Here, o1 may be of type A or B, and o2 may be C or D. But we don’t get all four combinations: if o1 is A, then o2 must be C, and if o1 is B, then o2 must be D. That’s simple enough if you write the expansion out, but if you make a mistake in your head, the error message could confuse you more than it helps. For instance, imagine if doSomethingWith takes an A and a D and you get an error message saying something like “doSomethingWith expected types [A| B, C | D] but saw [A, D].” Doesn’t that look like it’s complaining that it got good inputs? A better message would be doSomethingWith expected types [A, C] or [B, D] but saw [A, D].” Even then, I’m not sure this would be clear to someone who’s new to the language.

Monday, May 5, 2014

Syntax for open types

In my last post, I talked about open aliases and how they can be used to achieve polymorphism. Since then, I’ve been a bit stuck on the exact syntax for them. I don’t know if that’s silly or useful; syntax seems like such a superficial concern, but then again, it makes a difference if a language looks nice.

Here’s the syntax I used in that last post:

open type Boolean:
    def negate -> Boolean

type True:
    def negate -> False: return False
Boolean |= True

This has some nice elements, but it also has some negatives.

  • Pro: open type is pretty explicit
  • Con: Requires adding open as a keyword, but it’s a natural function name for I/O (like opening a stream)
  • Pro: Boolean |= mirrors the familiar |= operator (from other languages we know and love), so that we naturally read it as “Boolean is whatever it previously was, or True
  • Con: |= doesn’t lend itself to being put in the type definition, as opposed to top-level as above. It would have to look something like this:

    type True:
        |= Boolean
        def negate -> False: return False

    … but that’s not good because it reads as True |= Boolean, which is the flip of what we really want to say. If we want to say that True is an alternative for Boolean from within True’s definition, we really need the open type to be on the right of the statement.
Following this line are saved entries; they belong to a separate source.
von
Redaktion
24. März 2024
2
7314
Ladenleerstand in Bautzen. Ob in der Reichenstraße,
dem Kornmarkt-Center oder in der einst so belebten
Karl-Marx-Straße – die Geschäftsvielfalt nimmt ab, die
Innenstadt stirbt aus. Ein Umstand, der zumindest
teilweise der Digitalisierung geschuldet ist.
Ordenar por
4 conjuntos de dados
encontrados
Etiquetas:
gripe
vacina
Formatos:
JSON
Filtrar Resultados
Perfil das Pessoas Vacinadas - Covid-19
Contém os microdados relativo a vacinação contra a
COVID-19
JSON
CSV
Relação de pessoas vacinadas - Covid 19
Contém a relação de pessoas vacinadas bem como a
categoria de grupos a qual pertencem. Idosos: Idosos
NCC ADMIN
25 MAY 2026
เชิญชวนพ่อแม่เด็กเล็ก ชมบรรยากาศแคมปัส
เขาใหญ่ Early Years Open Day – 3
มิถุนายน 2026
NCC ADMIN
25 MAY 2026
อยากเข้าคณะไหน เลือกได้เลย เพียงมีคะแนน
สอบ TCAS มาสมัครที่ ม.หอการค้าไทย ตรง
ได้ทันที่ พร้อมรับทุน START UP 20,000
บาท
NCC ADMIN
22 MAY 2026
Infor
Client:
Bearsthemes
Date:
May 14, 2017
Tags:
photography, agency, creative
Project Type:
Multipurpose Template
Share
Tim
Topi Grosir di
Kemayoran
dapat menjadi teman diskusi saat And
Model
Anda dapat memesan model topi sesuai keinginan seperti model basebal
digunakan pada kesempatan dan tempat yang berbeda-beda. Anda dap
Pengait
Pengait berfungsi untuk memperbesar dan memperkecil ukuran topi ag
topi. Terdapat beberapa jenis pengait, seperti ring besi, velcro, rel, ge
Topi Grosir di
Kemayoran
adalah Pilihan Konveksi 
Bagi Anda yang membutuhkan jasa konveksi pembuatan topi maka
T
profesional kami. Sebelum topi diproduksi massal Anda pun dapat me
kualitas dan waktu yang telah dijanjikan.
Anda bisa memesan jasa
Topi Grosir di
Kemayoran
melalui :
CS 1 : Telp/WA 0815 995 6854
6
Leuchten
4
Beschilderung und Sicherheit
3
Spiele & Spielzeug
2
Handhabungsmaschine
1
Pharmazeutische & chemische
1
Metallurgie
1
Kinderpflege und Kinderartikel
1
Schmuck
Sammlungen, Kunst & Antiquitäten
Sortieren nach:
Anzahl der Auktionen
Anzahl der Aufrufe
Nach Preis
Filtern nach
I tried various other alternatives. For instance, I thought about using ellipses to mark open types (type Boolean = ...), but ellipses are commonly used in code fragments to say “some code goes here,” and I didn’t want to introduce that ambiguity. For adding to an open type, I even went as far as considering True (- Boolean, where (- was supposed to look like ∈. Nice try, but nope.

Here’s the syntax I settled on in the end:

type Boolean = ?
    def negate -> Boolean

type True:
    def negate -> Boolean
    is Boolean

(Note that in this latest snippet, ... is back to its usual, informal definition of “some code goes here.”) This does require adding is as a keyword, but I’m not too worried about that. My bigger concern with is is that it evokes the “is a” concept from OO, but I think I’m just going to have to bite the bullet on that; everything else I can think of is worse.